### Vorliegender Text

Das ist schwierig zu sagen. In diesen zwei Jahren hatte ich vier Redaktionsleiter. Es war ein komisches Gefühl. Alle sechs Monate gab es einen anderen. Irgendwann sagte Otto Wolfgang Bechtle, der damalige Verleger und mein väterlicher Freund, zu mir, er mache das nicht mehr mit und fragte an, ob ich Redaktionsleiter werden möchte. Die Frage war an eine Bedingung geknüpft: Ich müsse den Job fünf Jahre lang machen. Es sind ein paar Jahre mehr geworden (lacht).

Sie waren bei der Fußball-WM 1974 im Einsatz. Darum dürften Sie viele Kollegen beneidet haben ...

Es gab damals bei der Eßlinger Zeitung eine WM-Redaktion und ich war zur Verstärkung des Teams mit dabei. Wir belieferten damals auch den SID (Sport-Informations-Dienst, Anmerkung der Redaktion) mit Informationen über den WM-Standort Stuttgart. Selbst Wetterdaten wollten sie von uns haben und haben dafür jeden Morgen pünktlich angerufen. Das war sicherlich ein erster Höhepunkt meines Berufslebens.

Sie haben einst auch ein neues Konzept für den Lokalsport in der Cannstatter und Untertürkheimer Zeitung eingeführt. Was hatte Ihnen denn bis zu diesem Zeitpunkt daran nicht gefallen?

Ich fand den Lokalsport zu langweilig. Die Themensetzung sollte anders werden. Wir haben deshalb Serien wie „Die netten Sportmädchen der Neckarvororte“ oder „Ihnen hält kein Torwart stand – die Torjäger der unteren Fußballklassen“ auf den Weg gebracht. Es sollte mehr Personality-Geschichten geben. Denn, wie heißt es so schön: „Namen sind Nachrichten“.

Eine Serie, die ebenfalls mit Ihrem Namen verbunden ist, war in den 1980er-Jahren die Reihe: „Prominente für Sie am Telefon“. Das Konzept: Bekannte Persönlichkeiten aus Showbusiness, Politik, Sport und Kultur beantworten die Fragen von Lesern. Wie schwierig war es, ausreichend Prominente dafür zu begeistern?

Viel einfacher als heute. Heute würde ein bekannter Sportler wissen wollen: was bekomme ich für die Stunde? Damals haben wir die Prominenten gefragt, ob sie Lust hätten, eine Stunde in die Redaktion zu kommen. Und es gab keinen, der dieses Ansinnen abgelehnt hat oder je ein Honorar dafür haben wollte.

Die Liste der Gäste ist durchaus beeindruckend: Showmaster-Legende Hans Rosenthal war da, der verstorbene DFB-Präsident Gerhard Mayer-Vorfelder ....

### Erfasstes Material
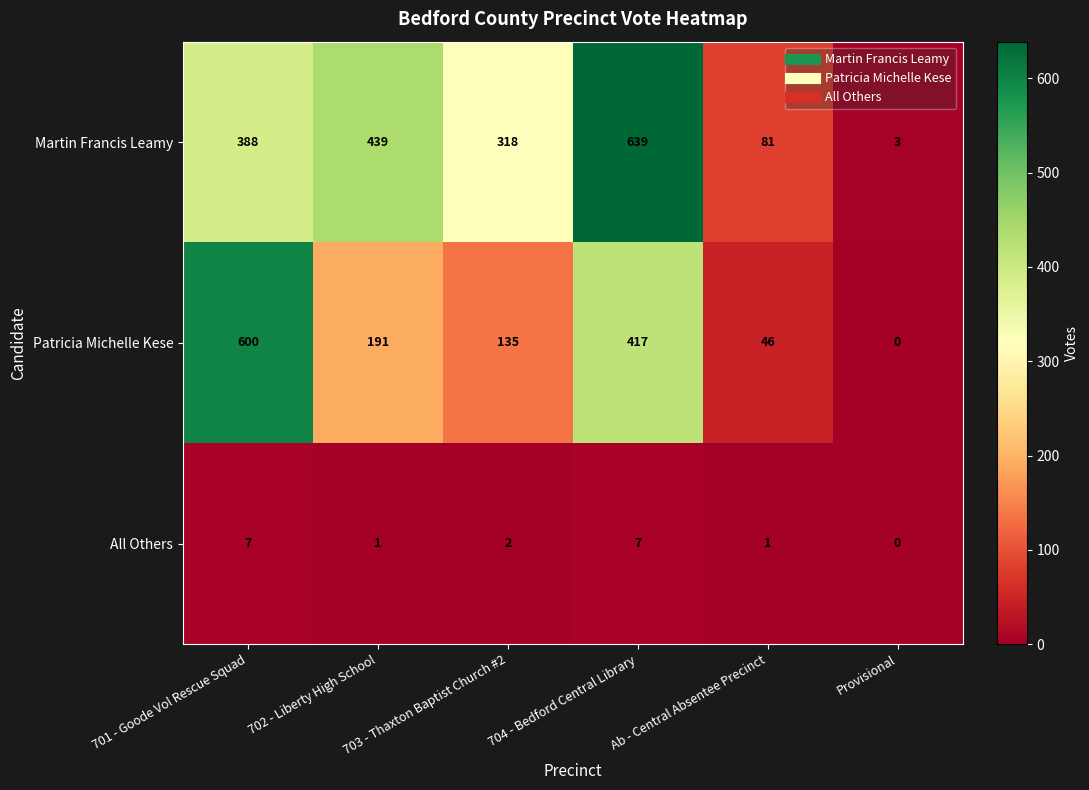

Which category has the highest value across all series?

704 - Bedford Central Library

### Aufgabe A
Welche Bedingung war laut dem Zeitungsinterview an das Angebot geknüpft, Redaktionsleiter zu werden?
### Aufgabe B
Schreib das Zeitungsinterview im Anschluss an seinen letzten Satz weiter.

### Deine Antwort A
Der Job musste fünf Jahre lang gemacht werden.

### Deine Antwort B
... der damalige Ministerpräsident Lothar Späth, OB Manfred Rommel, Paola und Kurt Felix, Mike Krüger, ZDF-Wetterfrosch Elmar Gunsch und natürlich hatten wir viele bekannte VfB-Spieler wie Karl-Heinz Förster, Guido Müller, Hansi Müller sowie die Trainer Helmut Benthaus, Jürgen Sundermann oder Lothar Buchmann zu Gast.

Beim Thema Prominente darf eine Frage nicht fehlen: Was verbinden Sie mit dem Namen Hans-Joachim Kulenkampff?

Es war früher noch leichter, als junger Journalist mit den Großen des Showgeschäfts ins Gespräch zu kommen. Mit Kulenkampff hatten wir uns damals im Parkhotel beim SDR zum Frühstück verabredet. Es ging um die Frage, wer der beliebteste Showmaster Deutschlands sei und ich hatte eine Umfrage zur Hand, in der er nur auf Platz drei lag. Nach der Sendung „Einer wird gewinnen“ in der Schleyerhalle kam Kulenkampff auf mich zu und fragte, wie ich dazu kommen würde, zu behaupten, er wäre nur der Drittplatzierte. Er kenne viele Umfragen, in denen er auf Platz eins liege. Man muss wissen, Hans-Joachim Kulenkampff war sehr eitel. Daraus entwickelte sich ein Streitgespräch, das von einem Kollegen des WDR aufgezeichnet wurde. Später lief der Beitrag in allen dritten Programmen. Auch das war ein Highlight meiner Karriere.

Ein weiterer Name: Jürgen Klinsmann. Der einstige VfB-Stürmer und aktuelle Hertha-Trainer schrieb einst für die Zeitung eine Kolumne. Wie kam es dazu?

Nachdem Jürgen Klinsmann von den Kickers zum VfB gewechselt war, hatte er seinen ersten Einsatz gegen die „Mannschaft des Jahres“ der Cannstatter Zeitung. So kam man ins Gespräch. Zudem wohnten wir beide damals in Botnang. Während wir die Fasnetsküchle meiner Mutter aßen, frage ich ihn, ob er nicht Lust hätte, etwas zu schreiben. Jürgen antwortete, er mache das gern. Vor jedem Heimspiel trafen wir uns von da an im „Stadtgraben“ und er bewertete eine Saison lang den anstehenden Gegner und die Erfolgsaussichten des VfB Stuttgart. Dann kam allerdings der „Kicker“ und wollte ebenfalls eine Kolumne von Jürgen Klinsmann haben. Und im Gegensatz zu uns konnten sie ihm gutes Geld bezahlen.

Wie bewerten Sie denn rückblickend das journalistische Talent Klinsmanns?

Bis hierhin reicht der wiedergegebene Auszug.